Given a set of particles along with their significance weight, cluster them to similar particles and then sample the infered distribution taking into account the inter-cluster as well as the intra-cluster distribution significance of particles.

The process can be split into three basic steps:

1. Given the current particle predicted distribution, output relevant particle clusters namely K.
2. Given the K clusters, model inter-cluster distribution using the particle weights.
3. Sample from the created model.

Problem analysis:

In the resampling step of a particle filter, we resample using the posterior belief of the particle position and their significance weights. The basic idea behind this approach is to use the particle distribution after the significance weighs are calculated as an input to the Gibbs sampler to perform inference over the position distribution of the particles. The clustered data can then be used to update a Dirichlet distribution over every cluster, which has on top a parent dirichlet distribution with alpha parameters proportional to the sum of the particle weights that belong to a given cluster.

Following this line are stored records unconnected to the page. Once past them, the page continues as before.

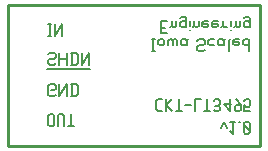
<source format=gbr>
G04 start of page 9 for group -4078 idx -4078 *
G04 Title: (unknown), bottomsilk *
G04 Creator: pcb 20110918 *
G04 CreationDate: Sun 25 Aug 2013 03:10:13 AM GMT UTC *
G04 For: railfan *
G04 Format: Gerber/RS-274X *
G04 PCB-Dimensions: 85000 48000 *
G04 PCB-Coordinate-Origin: lower left *
%MOIN*%
%FSLAX25Y25*%
%LNBOTTOMSILK*%
%ADD46C,0.0080*%
%ADD45C,0.0100*%
G54D45*X500Y500D02*X84500D01*
Y47500D01*
X500D01*
Y500D01*
G54D46*X13500Y26000D02*X28000D01*
X50700Y16000D02*X52000D01*
X50000Y15300D02*X50700Y16000D01*
X50000Y12700D02*Y15300D01*
Y12700D02*X50700Y12000D01*
X52000D01*
X53200D02*Y16000D01*
Y14000D02*X55200Y12000D01*
X53200Y14000D02*X55200Y16000D01*
X56400Y12000D02*X58400D01*
X57400D02*Y16000D01*
X59600Y14000D02*X61600D01*
X62800Y12000D02*Y16000D01*
X64800D01*
X66000Y12000D02*X68000D01*
X67000D02*Y16000D01*
X69200Y12500D02*X69700Y12000D01*
X70700D01*
X71200Y12500D01*
X70700Y16000D02*X71200Y15500D01*
X69700Y16000D02*X70700D01*
X69200Y15500D02*X69700Y16000D01*
Y13800D02*X70700D01*
X71200Y12500D02*Y13300D01*
Y14300D02*Y15500D01*
Y14300D02*X70700Y13800D01*
X71200Y13300D02*X70700Y13800D01*
X72400Y14500D02*X74400Y12000D01*
X72400Y14500D02*X74900D01*
X74400Y12000D02*Y16000D01*
X76600D02*X78100Y14000D01*
Y12500D02*Y14000D01*
X77600Y12000D02*X78100Y12500D01*
X76600Y12000D02*X77600D01*
X76100Y12500D02*X76600Y12000D01*
X76100Y12500D02*Y13500D01*
X76600Y14000D01*
X78100D01*
X79300Y12000D02*X81300D01*
X79300D02*Y14000D01*
X79800Y13500D01*
X80800D01*
X81300Y14000D01*
Y15500D01*
X80800Y16000D02*X81300Y15500D01*
X79800Y16000D02*X80800D01*
X79300Y15500D02*X79800Y16000D01*
X71500Y6500D02*X72500Y8500D01*
X73500Y6500D02*X72500Y8500D01*
X74700Y5300D02*X75500Y4500D01*
Y8500D01*
X74700D02*X76200D01*
X77400D02*X77900D01*
X79100Y8000D02*X79600Y8500D01*
X79100Y5000D02*Y8000D01*
Y5000D02*X79600Y4500D01*
X80600D01*
X81100Y5000D01*
Y8000D01*
X80600Y8500D02*X81100Y8000D01*
X79600Y8500D02*X80600D01*
X79100Y7500D02*X81100Y5500D01*
X48500Y32000D02*X49500D01*
X49000D02*Y36000D01*
X48500D02*X49500D01*
X50700Y34500D02*Y35500D01*
Y34500D02*X51200Y34000D01*
X52200D01*
X52700Y34500D01*
Y35500D01*
X52200Y36000D02*X52700Y35500D01*
X51200Y36000D02*X52200D01*
X50700Y35500D02*X51200Y36000D01*
X53900Y34000D02*Y35500D01*
X54400Y36000D01*
X54900D01*
X55400Y35500D01*
Y34000D02*Y35500D01*
X55900Y36000D01*
X56400D01*
X56900Y35500D01*
Y34000D02*Y35500D01*
X59600Y34000D02*X60100Y34500D01*
X58600Y34000D02*X59600D01*
X58100Y34500D02*X58600Y34000D01*
X58100Y34500D02*Y35500D01*
X58600Y36000D01*
X60100Y34000D02*Y35500D01*
X60600Y36000D01*
X58600D02*X59600D01*
X60100Y35500D01*
X65600Y32000D02*X66100Y32500D01*
X64100Y32000D02*X65600D01*
X63600Y32500D02*X64100Y32000D01*
X63600Y32500D02*Y33500D01*
X64100Y34000D01*
X65600D01*
X66100Y34500D01*
Y35500D01*
X65600Y36000D02*X66100Y35500D01*
X64100Y36000D02*X65600D01*
X63600Y35500D02*X64100Y36000D01*
X67800Y34000D02*X69300D01*
X67300Y34500D02*X67800Y34000D01*
X67300Y34500D02*Y35500D01*
X67800Y36000D01*
X69300D01*
X72000Y34000D02*X72500Y34500D01*
X71000Y34000D02*X72000D01*
X70500Y34500D02*X71000Y34000D01*
X70500Y34500D02*Y35500D01*
X71000Y36000D01*
X72500Y34000D02*Y35500D01*
X73000Y36000D01*
X71000D02*X72000D01*
X72500Y35500D01*
X74200Y32000D02*Y35500D01*
X74700Y36000D01*
X76200D02*X77700D01*
X75700Y35500D02*X76200Y36000D01*
X75700Y34500D02*Y35500D01*
Y34500D02*X76200Y34000D01*
X77200D01*
X77700Y34500D01*
X75700Y35000D02*X77700D01*
Y34500D02*Y35000D01*
X80900Y32000D02*Y36000D01*
X80400D02*X80900Y35500D01*
X79400Y36000D02*X80400D01*
X78900Y35500D02*X79400Y36000D01*
X78900Y34500D02*Y35500D01*
Y34500D02*X79400Y34000D01*
X80400D01*
X80900Y34500D01*
X14000Y37000D02*X15000D01*
X14500D02*Y41000D01*
X14000D02*X15000D01*
X16200Y37000D02*Y41000D01*
Y37000D02*X18700Y41000D01*
Y37000D02*Y41000D01*
X16000Y17000D02*X16500Y17500D01*
X14500Y17000D02*X16000D01*
X14000Y17500D02*X14500Y17000D01*
X14000Y17500D02*Y20500D01*
X14500Y21000D01*
X16000D01*
X16500Y20500D01*
Y19500D02*Y20500D01*
X16000Y19000D02*X16500Y19500D01*
X15000Y19000D02*X16000D01*
X17700Y17000D02*Y21000D01*
Y17000D02*X20200Y21000D01*
Y17000D02*Y21000D01*
X21900Y17000D02*Y21000D01*
X23200Y17000D02*X23900Y17700D01*
Y20300D01*
X23200Y21000D02*X23900Y20300D01*
X21400Y21000D02*X23200D01*
X21400Y17000D02*X23200D01*
X14000Y7500D02*Y10500D01*
Y7500D02*X14500Y7000D01*
X15500D01*
X16000Y7500D01*
Y10500D01*
X15500Y11000D02*X16000Y10500D01*
X14500Y11000D02*X15500D01*
X14000Y10500D02*X14500Y11000D01*
X17200Y7000D02*Y10500D01*
X17700Y11000D01*
X18700D01*
X19200Y10500D01*
Y7000D02*Y10500D01*
X20400Y7000D02*X22400D01*
X21400D02*Y11000D01*
X16000Y27500D02*X16500Y28000D01*
X14500Y27500D02*X16000D01*
X14000Y28000D02*X14500Y27500D01*
X14000Y28000D02*Y29000D01*
X14500Y29500D01*
X16000D01*
X16500Y30000D01*
Y31000D01*
X16000Y31500D02*X16500Y31000D01*
X14500Y31500D02*X16000D01*
X14000Y31000D02*X14500Y31500D01*
X17700Y27500D02*Y31500D01*
X20200Y27500D02*Y31500D01*
X17700Y29500D02*X20200D01*
X21900Y27500D02*Y31500D01*
X23200Y27500D02*X23900Y28200D01*
Y30800D01*
X23200Y31500D02*X23900Y30800D01*
X21400Y31500D02*X23200D01*
X21400Y27500D02*X23200D01*
X25100D02*Y31500D01*
Y27500D02*X27600Y31500D01*
Y27500D02*Y31500D01*
X51500Y39800D02*X53000D01*
X51500Y42000D02*X53500D01*
X51500Y38000D02*Y42000D01*
Y38000D02*X53500D01*
X55200Y40500D02*Y42000D01*
Y40500D02*X55700Y40000D01*
X56200D01*
X56700Y40500D01*
Y42000D01*
X54700Y40000D02*X55200Y40500D01*
X59400Y40000D02*X59900Y40500D01*
X58400Y40000D02*X59400D01*
X57900Y40500D02*X58400Y40000D01*
X57900Y40500D02*Y41500D01*
X58400Y42000D01*
X59400D01*
X59900Y41500D01*
X57900Y43000D02*X58400Y43500D01*
X59400D01*
X59900Y43000D01*
Y40000D02*Y43000D01*
X61100Y39000D02*Y39100D01*
Y40500D02*Y42000D01*
X62600Y40500D02*Y42000D01*
Y40500D02*X63100Y40000D01*
X63600D01*
X64100Y40500D01*
Y42000D01*
X62100Y40000D02*X62600Y40500D01*
X65800Y42000D02*X67300D01*
X65300Y41500D02*X65800Y42000D01*
X65300Y40500D02*Y41500D01*
Y40500D02*X65800Y40000D01*
X66800D01*
X67300Y40500D01*
X65300Y41000D02*X67300D01*
Y40500D02*Y41000D01*
X69000Y42000D02*X70500D01*
X68500Y41500D02*X69000Y42000D01*
X68500Y40500D02*Y41500D01*
Y40500D02*X69000Y40000D01*
X70000D01*
X70500Y40500D01*
X68500Y41000D02*X70500D01*
Y40500D02*Y41000D01*
X72200Y40500D02*Y42000D01*
Y40500D02*X72700Y40000D01*
X73700D01*
X71700D02*X72200Y40500D01*
X74900Y39000D02*Y39100D01*
Y40500D02*Y42000D01*
X76400Y40500D02*Y42000D01*
Y40500D02*X76900Y40000D01*
X77400D01*
X77900Y40500D01*
Y42000D01*
X75900Y40000D02*X76400Y40500D01*
X80600Y40000D02*X81100Y40500D01*
X79600Y40000D02*X80600D01*
X79100Y40500D02*X79600Y40000D01*
X79100Y40500D02*Y41500D01*
X79600Y42000D01*
X80600D01*
X81100Y41500D01*
X79100Y43000D02*X79600Y43500D01*
X80600D01*
X81100Y43000D01*
Y40000D02*Y43000D01*
M02*

</source>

This step I have performed on stationary data and seems to produce valid results. Particle poses will not be taken into account.

Note that using Gibbs Sampler the data can be modeled without predefining the number of clusters. Instead you give the sampler a distribution over which it would be reasonable for the data to be distributed from. Note that the sampler is very flexible as it can also correclty cluster data that have strong deviations from the belief distribution. Such an example can be found here where Anne used the sampler to cluster lines with initial belief of being Gaussian.

My current target is to have a matlab implementation as soon as possible and then migrate the method to ROS and the turtlebot simulation.

Collapsed CRP Gibbs sampler inference results over a small dataset

Finally a screenshot of a CollapsedCRP sampler in action. Data are divided into 5 clusters.